Return the lines of the data below starting at the one holding "Step 1: Create Servlet Filter to track" and ending at the one holding "ray Gun is a proven and guarantees your", word for word, leaving every picture out.

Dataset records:
○ ○ ○ ○
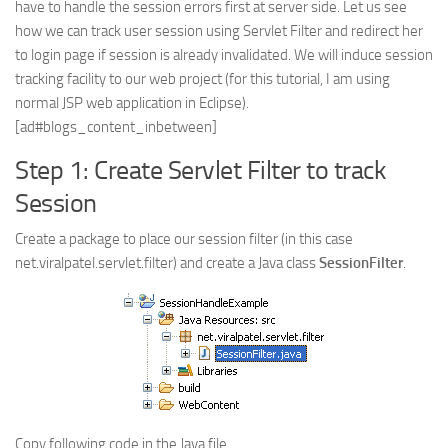
have to handle the session errors first at server side. Let us see
Web
how we can track user session using Servlet Filter and redirect her
to login page if session is already invalidated. We will induce session
HTML5
tracking facility to our web project (for this tutorial, I am using
CSS
normal JSP web application in Eclipse).
PHP
[ad#blogs_content_inbetween]
Smarty
Step 1: Create Servlet Filter to track
Web 2.0
Session
More…
Create a package to place our session filter (in this case
Fun
net.viralpatel.servlet.filter) and create a Java class
SessionFilter
.
News
General
Copy following code in the Java file.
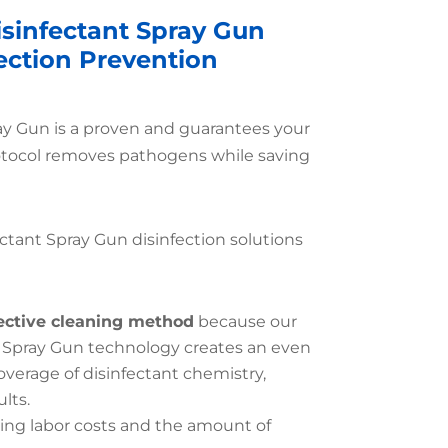
isinfectant Spray Gun
fection Prevention
ray Gun is a proven and guarantees your
otocol removes pathogens while saving
ctant Spray Gun disinfection solutions
ective cleaning method
because our
 Spray Gun technology creates an even
erage of disinfectant chemistry,
lts.
ing labor costs and the amount of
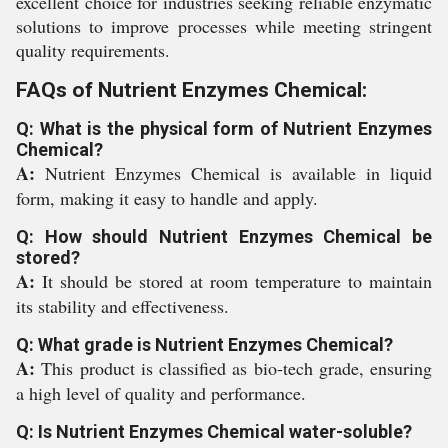
excellent choice for industries seeking reliable enzymatic
solutions to improve processes while meeting stringent
quality requirements.
FAQs of Nutrient Enzymes Chemical:
Q: What is the physical form of Nutrient Enzymes
Chemical?
A:
Nutrient Enzymes Chemical is available in liquid
form, making it easy to handle and apply.
Q: How should Nutrient Enzymes Chemical be
stored?
A:
It should be stored at room temperature to maintain
its stability and effectiveness.
Q: What grade is Nutrient Enzymes Chemical?
A:
This product is classified as bio-tech grade, ensuring
a high level of quality and performance.
Q: Is Nutrient Enzymes Chemical water-soluble?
○ ○ ○ ○
**WRITTEN RESPONSE:**
Step 1: Create Servlet Filter to track
Web 2.0
Session
More…
Create a package to place our session filter (in this case
Fun
net.viralpatel.servlet.filter) and create a Java class
SessionFilter
.
News
General
Copy following code in the Java file.
isinfectant Spray Gun
fection Prevention
ray Gun is a proven and guarantees your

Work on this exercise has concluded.